> _TASK OBJECTIVE_
Since the entries below must stay intact, return each one exactly.

☆ ☆ ☆

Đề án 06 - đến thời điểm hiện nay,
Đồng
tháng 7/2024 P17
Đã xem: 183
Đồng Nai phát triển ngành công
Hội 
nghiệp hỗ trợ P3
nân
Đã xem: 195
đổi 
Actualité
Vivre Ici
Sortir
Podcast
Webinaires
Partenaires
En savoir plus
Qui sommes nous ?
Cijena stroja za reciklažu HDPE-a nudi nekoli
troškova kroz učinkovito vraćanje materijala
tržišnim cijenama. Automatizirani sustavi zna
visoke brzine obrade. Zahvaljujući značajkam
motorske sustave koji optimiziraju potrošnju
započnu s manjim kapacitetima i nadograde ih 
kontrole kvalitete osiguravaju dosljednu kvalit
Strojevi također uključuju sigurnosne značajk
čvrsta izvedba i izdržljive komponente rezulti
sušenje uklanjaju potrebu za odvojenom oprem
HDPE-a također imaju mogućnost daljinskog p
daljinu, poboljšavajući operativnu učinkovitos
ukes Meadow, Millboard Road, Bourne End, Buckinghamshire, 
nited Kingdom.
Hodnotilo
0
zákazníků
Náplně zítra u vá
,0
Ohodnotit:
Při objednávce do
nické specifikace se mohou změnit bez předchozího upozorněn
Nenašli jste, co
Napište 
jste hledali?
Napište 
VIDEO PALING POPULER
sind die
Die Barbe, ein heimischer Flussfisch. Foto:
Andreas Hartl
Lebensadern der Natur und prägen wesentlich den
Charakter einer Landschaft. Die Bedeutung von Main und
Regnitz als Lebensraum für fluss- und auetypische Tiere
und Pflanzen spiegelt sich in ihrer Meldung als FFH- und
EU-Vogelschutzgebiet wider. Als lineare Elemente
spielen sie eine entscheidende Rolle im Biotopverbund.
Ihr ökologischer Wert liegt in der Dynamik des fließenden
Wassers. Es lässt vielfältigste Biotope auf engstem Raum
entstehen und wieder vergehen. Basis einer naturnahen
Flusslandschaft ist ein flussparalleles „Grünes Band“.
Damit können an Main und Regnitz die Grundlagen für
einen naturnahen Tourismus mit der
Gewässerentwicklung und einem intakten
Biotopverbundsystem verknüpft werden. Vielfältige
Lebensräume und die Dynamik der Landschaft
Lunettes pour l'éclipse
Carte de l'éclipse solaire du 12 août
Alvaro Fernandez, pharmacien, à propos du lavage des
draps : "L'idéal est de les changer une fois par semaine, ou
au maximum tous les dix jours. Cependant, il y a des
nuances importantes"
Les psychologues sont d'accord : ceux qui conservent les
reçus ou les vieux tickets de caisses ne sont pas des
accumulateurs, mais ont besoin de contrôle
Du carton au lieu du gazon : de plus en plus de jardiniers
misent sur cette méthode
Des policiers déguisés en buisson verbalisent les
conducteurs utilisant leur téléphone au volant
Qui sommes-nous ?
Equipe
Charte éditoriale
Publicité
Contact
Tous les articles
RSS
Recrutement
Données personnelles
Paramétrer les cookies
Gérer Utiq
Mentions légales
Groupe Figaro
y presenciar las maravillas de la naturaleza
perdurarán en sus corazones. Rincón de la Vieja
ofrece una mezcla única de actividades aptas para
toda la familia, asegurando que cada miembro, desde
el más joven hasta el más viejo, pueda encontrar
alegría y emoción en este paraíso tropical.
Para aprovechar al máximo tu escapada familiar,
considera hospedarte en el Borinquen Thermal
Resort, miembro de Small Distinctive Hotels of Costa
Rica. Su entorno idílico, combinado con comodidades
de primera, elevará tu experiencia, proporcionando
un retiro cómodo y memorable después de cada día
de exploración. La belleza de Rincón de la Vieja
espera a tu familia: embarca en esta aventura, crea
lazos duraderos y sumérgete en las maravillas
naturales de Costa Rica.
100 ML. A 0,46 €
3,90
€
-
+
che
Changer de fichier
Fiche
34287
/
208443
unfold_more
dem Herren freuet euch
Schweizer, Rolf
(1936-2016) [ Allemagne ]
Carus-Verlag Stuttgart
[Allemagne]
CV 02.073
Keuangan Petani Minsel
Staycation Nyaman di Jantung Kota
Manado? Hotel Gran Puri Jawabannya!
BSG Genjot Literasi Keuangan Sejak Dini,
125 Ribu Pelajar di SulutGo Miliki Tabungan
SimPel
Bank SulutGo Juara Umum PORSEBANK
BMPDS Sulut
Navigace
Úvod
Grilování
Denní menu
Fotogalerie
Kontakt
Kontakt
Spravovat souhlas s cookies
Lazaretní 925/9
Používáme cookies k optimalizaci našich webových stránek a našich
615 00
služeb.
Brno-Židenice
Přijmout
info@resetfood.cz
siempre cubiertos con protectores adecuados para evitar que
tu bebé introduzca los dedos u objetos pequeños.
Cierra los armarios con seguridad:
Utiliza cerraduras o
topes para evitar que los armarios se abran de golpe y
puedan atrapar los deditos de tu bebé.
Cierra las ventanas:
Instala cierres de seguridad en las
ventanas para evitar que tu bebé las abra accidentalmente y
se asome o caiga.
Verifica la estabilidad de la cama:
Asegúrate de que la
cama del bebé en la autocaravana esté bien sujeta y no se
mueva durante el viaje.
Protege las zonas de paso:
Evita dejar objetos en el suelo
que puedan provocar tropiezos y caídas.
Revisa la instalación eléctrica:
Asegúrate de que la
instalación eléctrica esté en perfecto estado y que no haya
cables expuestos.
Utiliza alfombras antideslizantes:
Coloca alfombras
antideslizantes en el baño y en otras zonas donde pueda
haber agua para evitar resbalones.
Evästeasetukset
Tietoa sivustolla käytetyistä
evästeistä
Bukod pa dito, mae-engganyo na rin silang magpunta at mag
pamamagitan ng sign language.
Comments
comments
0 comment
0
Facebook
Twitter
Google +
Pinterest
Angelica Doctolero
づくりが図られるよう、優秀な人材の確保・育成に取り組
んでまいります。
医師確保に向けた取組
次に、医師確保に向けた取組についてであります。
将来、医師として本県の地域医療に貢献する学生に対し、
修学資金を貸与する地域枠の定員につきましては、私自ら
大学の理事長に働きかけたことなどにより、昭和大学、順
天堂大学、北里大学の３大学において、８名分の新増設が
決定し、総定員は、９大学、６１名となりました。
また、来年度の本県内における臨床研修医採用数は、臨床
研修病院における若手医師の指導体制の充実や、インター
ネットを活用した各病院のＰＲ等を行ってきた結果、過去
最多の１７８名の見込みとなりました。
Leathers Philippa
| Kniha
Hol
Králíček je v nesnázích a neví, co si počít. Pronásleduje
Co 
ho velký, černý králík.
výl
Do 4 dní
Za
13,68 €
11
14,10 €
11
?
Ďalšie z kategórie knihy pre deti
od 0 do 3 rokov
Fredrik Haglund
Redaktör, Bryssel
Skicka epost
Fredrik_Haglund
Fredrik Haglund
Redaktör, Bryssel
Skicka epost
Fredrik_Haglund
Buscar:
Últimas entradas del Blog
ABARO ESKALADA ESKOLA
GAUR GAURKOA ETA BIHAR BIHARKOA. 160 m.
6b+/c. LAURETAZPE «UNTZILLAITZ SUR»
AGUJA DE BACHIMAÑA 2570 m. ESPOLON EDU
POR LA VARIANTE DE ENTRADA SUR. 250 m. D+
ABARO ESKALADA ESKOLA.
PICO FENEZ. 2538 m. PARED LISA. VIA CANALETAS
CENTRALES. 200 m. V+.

☆ ☆ ☆

> _ANSWER SECTION_
Đề án 06 - đến thời điểm hiện nay,
Đồng
tháng 7/2024 P17
Đã xem: 183
Đồng Nai phát triển ngành công
Hội 
nghiệp hỗ trợ P3
nân
Đã xem: 195
đổi 
Actualité
Vivre Ici
Sortir
Podcast
Webinaires
Partenaires
En savoir plus
Qui sommes nous ?
Cijena stroja za reciklažu HDPE-a nudi nekoli
troškova kroz učinkovito vraćanje materijala
tržišnim cijenama. Automatizirani sustavi zna
visoke brzine obrade. Zahvaljujući značajkam
motorske sustave koji optimiziraju potrošnju
započnu s manjim kapacitetima i nadograde ih 
kontrole kvalitete osiguravaju dosljednu kvalit
Strojevi također uključuju sigurnosne značajk
čvrsta izvedba i izdržljive komponente rezulti
sušenje uklanjaju potrebu za odvojenom oprem
HDPE-a također imaju mogućnost daljinskog p
daljinu, poboljšavajući operativnu učinkovitos
ukes Meadow, Millboard Road, Bourne End, Buckinghamshire, 
nited Kingdom.
Hodnotilo
0
zákazníků
Náplně zítra u vá
,0
Ohodnotit:
Při objednávce do
nické specifikace se mohou změnit bez předchozího upozorněn
Nenašli jste, co
Napište 
jste hledali?
Napište 
VIDEO PALING POPULER
sind die
Die Barbe, ein heimischer Flussfisch. Foto:
Andreas Hartl
Lebensadern der Natur und prägen wesentlich den
Charakter einer Landschaft. Die Bedeutung von Main und
Regnitz als Lebensraum für fluss- und auetypische Tiere
und Pflanzen spiegelt sich in ihrer Meldung als FFH- und
EU-Vogelschutzgebiet wider. Als lineare Elemente
spielen sie eine entscheidende Rolle im Biotopverbund.
Ihr ökologischer Wert liegt in der Dynamik des fließenden
Wassers. Es lässt vielfältigste Biotope auf engstem Raum
entstehen und wieder vergehen. Basis einer naturnahen
Flusslandschaft ist ein flussparalleles „Grünes Band“.
Damit können an Main und Regnitz die Grundlagen für
einen naturnahen Tourismus mit der
Gewässerentwicklung und einem intakten
Biotopverbundsystem verknüpft werden. Vielfältige
Lebensräume und die Dynamik der Landschaft
Lunettes pour l'éclipse
Carte de l'éclipse solaire du 12 août
Alvaro Fernandez, pharmacien, à propos du lavage des
draps : "L'idéal est de les changer une fois par semaine, ou
au maximum tous les dix jours. Cependant, il y a des
nuances importantes"
Les psychologues sont d'accord : ceux qui conservent les
reçus ou les vieux tickets de caisses ne sont pas des
accumulateurs, mais ont besoin de contrôle
Du carton au lieu du gazon : de plus en plus de jardiniers
misent sur cette méthode
Des policiers déguisés en buisson verbalisent les
conducteurs utilisant leur téléphone au volant
Qui sommes-nous ?
Equipe
Charte éditoriale
Publicité
Contact
Tous les articles
RSS
Recrutement
Données personnelles
Paramétrer les cookies
Gérer Utiq
Mentions légales
Groupe Figaro
y presenciar las maravillas de la naturaleza
perdurarán en sus corazones. Rincón de la Vieja
ofrece una mezcla única de actividades aptas para
toda la familia, asegurando que cada miembro, desde
el más joven hasta el más viejo, pueda encontrar
alegría y emoción en este paraíso tropical.
Para aprovechar al máximo tu escapada familiar,
considera hospedarte en el Borinquen Thermal
Resort, miembro de Small Distinctive Hotels of Costa
Rica. Su entorno idílico, combinado con comodidades
de primera, elevará tu experiencia, proporcionando
un retiro cómodo y memorable después de cada día
de exploración. La belleza de Rincón de la Vieja
espera a tu familia: embarca en esta aventura, crea
lazos duraderos y sumérgete en las maravillas
naturales de Costa Rica.
100 ML. A 0,46 €
3,90
€
-
+
che
Changer de fichier
Fiche
34287
/
208443
unfold_more
dem Herren freuet euch
Schweizer, Rolf
(1936-2016) [ Allemagne ]
Carus-Verlag Stuttgart
[Allemagne]
CV 02.073
Keuangan Petani Minsel
Staycation Nyaman di Jantung Kota
Manado? Hotel Gran Puri Jawabannya!
BSG Genjot Literasi Keuangan Sejak Dini,
125 Ribu Pelajar di SulutGo Miliki Tabungan
SimPel
Bank SulutGo Juara Umum PORSEBANK
BMPDS Sulut
Navigace
Úvod
Grilování
Denní menu
Fotogalerie
Kontakt
Kontakt
Spravovat souhlas s cookies
Lazaretní 925/9
Používáme cookies k optimalizaci našich webových stránek a našich
615 00
služeb.
Brno-Židenice
Přijmout
info@resetfood.cz
siempre cubiertos con protectores adecuados para evitar que
tu bebé introduzca los dedos u objetos pequeños.
Cierra los armarios con seguridad:
Utiliza cerraduras o
topes para evitar que los armarios se abran de golpe y
puedan atrapar los deditos de tu bebé.
Cierra las ventanas:
Instala cierres de seguridad en las
ventanas para evitar que tu bebé las abra accidentalmente y
se asome o caiga.
Verifica la estabilidad de la cama:
Asegúrate de que la
cama del bebé en la autocaravana esté bien sujeta y no se
mueva durante el viaje.
Protege las zonas de paso:
Evita dejar objetos en el suelo
que puedan provocar tropiezos y caídas.
Revisa la instalación eléctrica:
Asegúrate de que la
instalación eléctrica esté en perfecto estado y que no haya
cables expuestos.
Utiliza alfombras antideslizantes:
Coloca alfombras
antideslizantes en el baño y en otras zonas donde pueda
haber agua para evitar resbalones.
Evästeasetukset
Tietoa sivustolla käytetyistä
evästeistä
Bukod pa dito, mae-engganyo na rin silang magpunta at mag
pamamagitan ng sign language.
Comments
comments
0 comment
0
Facebook
Twitter
Google +
Pinterest
Angelica Doctolero
づくりが図られるよう、優秀な人材の確保・育成に取り組
んでまいります。
医師確保に向けた取組
次に、医師確保に向けた取組についてであります。
将来、医師として本県の地域医療に貢献する学生に対し、
修学資金を貸与する地域枠の定員につきましては、私自ら
大学の理事長に働きかけたことなどにより、昭和大学、順
天堂大学、北里大学の３大学において、８名分の新増設が
決定し、総定員は、９大学、６１名となりました。
また、来年度の本県内における臨床研修医採用数は、臨床
研修病院における若手医師の指導体制の充実や、インター
ネットを活用した各病院のＰＲ等を行ってきた結果、過去
最多の１７８名の見込みとなりました。
Leathers Philippa
| Kniha
Hol
Králíček je v nesnázích a neví, co si počít. Pronásleduje
Co 
ho velký, černý králík.
výl
Do 4 dní
Za
13,68 €
11
14,10 €
11
?
Ďalšie z kategórie knihy pre deti
od 0 do 3 rokov
Fredrik Haglund
Redaktör, Bryssel
Skicka epost
Fredrik_Haglund
Fredrik Haglund
Redaktör, Bryssel
Skicka epost
Fredrik_Haglund
Buscar:
Últimas entradas del Blog
ABARO ESKALADA ESKOLA
GAUR GAURKOA ETA BIHAR BIHARKOA. 160 m.
6b+/c. LAURETAZPE «UNTZILLAITZ SUR»
AGUJA DE BACHIMAÑA 2570 m. ESPOLON EDU
POR LA VARIANTE DE ENTRADA SUR. 250 m. D+
ABARO ESKALADA ESKOLA.
PICO FENEZ. 2538 m. PARED LISA. VIA CANALETAS
CENTRALES. 200 m. V+.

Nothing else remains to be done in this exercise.